Just basic general bore stuff. I love retirement!

Upsidedownagain · 14/07/2022 13:33

Anything and everything. Our children, especially when they have issues, plans for our house, politics and news items, family and friends' news, tv programmes we've watched together, what to eat, our jobs, our school days and education (don't know why but it often comes up), etc, etc

Talking is never an issue, although I don't always want to chat when he does- I like 'me' time. I always eat breakfast alone, for example, except when we are on holiday.

But I don't think our relationship is as good as it should be even so! There's more to a relationship than having a chat! (And there are a lot of people I can chat with easily!)

justamushypea · 14/07/2022 13:38

The kids
What we are doing at the weekend (I usually have to tell him about 10 times a week!!)
What's on TV
Who said what at work
The garden
His car
Which bin goes out this week ....
loads of other nonsense.
We don't talk about politics, because we usually disagree, and he doesn't really do in depth 'feelings' talk but we rub along ok.

BitOutOfPractice · 14/07/2022 13:42

I think if you start to overthink it then it will become stilted.

I only saw DP for 10 minutes this morning but we talked about erm, getting a doctor's appointment, the weather, weekend plans, what he was doing at the gym today. Really mundane stuff.

We tend to chat more when we are out having dinner / a pint. How about trying that?

knittingaddict · 14/07/2022 13:52

Married 35 plus years.

Politics.
Today's Wordle/Quordle/Heardle/Framed.
News stories.
Shared and independant hobbies.
Where we want to go at the weekend.
Family stuff.
How completely stressed we are after the last few years.
Gardening.
A little bit about husband's job, but not often.
How adorable my daughter's puppy is.
TV programs that we are enjoying or not.

Stored data entries
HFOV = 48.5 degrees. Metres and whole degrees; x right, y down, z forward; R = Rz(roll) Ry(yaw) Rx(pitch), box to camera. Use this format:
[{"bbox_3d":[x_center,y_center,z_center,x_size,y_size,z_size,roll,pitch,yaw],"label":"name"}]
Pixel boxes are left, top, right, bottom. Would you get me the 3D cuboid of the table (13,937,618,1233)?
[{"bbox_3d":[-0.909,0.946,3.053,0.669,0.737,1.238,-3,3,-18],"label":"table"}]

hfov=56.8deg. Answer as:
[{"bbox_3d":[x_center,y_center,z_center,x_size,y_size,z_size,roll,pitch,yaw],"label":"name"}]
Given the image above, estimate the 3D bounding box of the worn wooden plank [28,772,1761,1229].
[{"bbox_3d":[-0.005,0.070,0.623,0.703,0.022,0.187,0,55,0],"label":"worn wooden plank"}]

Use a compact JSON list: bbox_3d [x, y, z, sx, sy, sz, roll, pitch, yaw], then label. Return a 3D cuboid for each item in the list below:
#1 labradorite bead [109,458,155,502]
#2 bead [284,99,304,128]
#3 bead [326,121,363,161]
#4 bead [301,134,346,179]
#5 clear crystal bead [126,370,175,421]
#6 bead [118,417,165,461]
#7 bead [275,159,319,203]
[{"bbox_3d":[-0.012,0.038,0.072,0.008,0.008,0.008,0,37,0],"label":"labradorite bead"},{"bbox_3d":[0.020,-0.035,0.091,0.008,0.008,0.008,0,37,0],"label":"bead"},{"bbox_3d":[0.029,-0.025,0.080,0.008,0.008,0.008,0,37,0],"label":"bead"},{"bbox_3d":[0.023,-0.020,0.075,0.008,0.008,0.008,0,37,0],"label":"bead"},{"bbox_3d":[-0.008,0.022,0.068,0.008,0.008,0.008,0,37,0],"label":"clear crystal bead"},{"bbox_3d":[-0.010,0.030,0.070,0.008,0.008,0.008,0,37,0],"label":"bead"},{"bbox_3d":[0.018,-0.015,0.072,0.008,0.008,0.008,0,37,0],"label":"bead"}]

* **Problem details**
In the forum thread about what couples talk about, how long has knittingaddict been married?

* **Solution to this problem**
More than 35 years.